Give all of the records again precisely, excluding whatever pictures they contain.

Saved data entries
^^^^^^^^
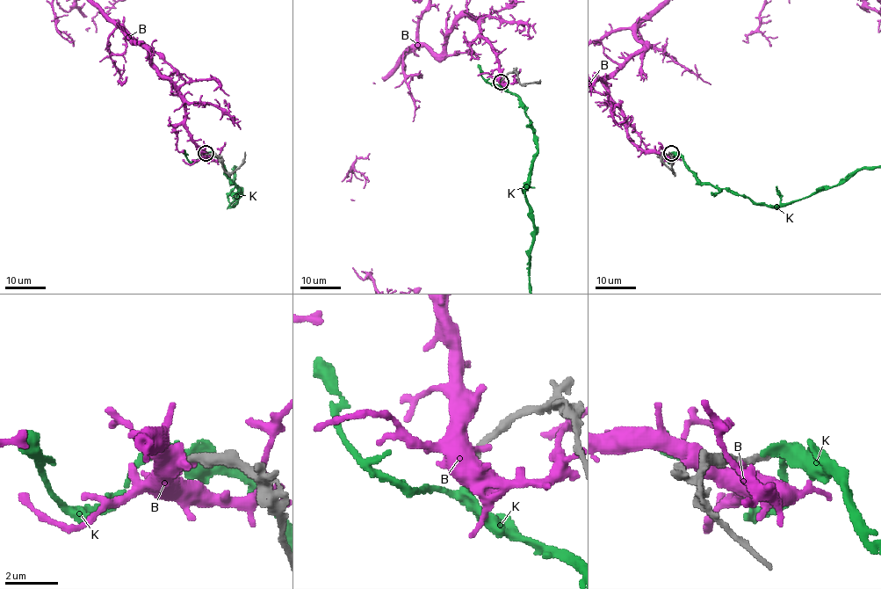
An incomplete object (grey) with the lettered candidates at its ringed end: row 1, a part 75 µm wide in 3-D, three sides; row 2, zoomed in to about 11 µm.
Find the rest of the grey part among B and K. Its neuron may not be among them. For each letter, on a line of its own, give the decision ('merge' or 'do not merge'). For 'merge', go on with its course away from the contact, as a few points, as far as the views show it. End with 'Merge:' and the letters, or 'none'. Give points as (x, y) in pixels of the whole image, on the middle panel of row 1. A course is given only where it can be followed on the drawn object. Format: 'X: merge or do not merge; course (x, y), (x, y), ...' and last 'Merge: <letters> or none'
B: do not merge
K: merge
Merge: K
^^^^^^^^
◆ TASK SOLUTION
An incomplete object (grey) with the lettered candidates at its ringed end: row 1, a part 75 µm wide in 3-D, three sides; row 2, zoomed in to about 11 µm.
Find the rest of the grey part among B and K. Its neuron may not be among them. For each letter, on a line of its own, give the decision ('merge' or 'do not merge'). For 'merge', go on with its course away from the contact, as a few points, as far as the views show it. End with 'Merge:' and the letters, or 'none'. Give points as (x, y) in pixels of the whole image, on the middle panel of row 1. A course is given only where it can be followed on the drawn object. Format: 'X: merge or do not merge; course (x, y), (x, y), ...' and last 'Merge: <letters> or none'
B: do not merge
K: merge
Merge: K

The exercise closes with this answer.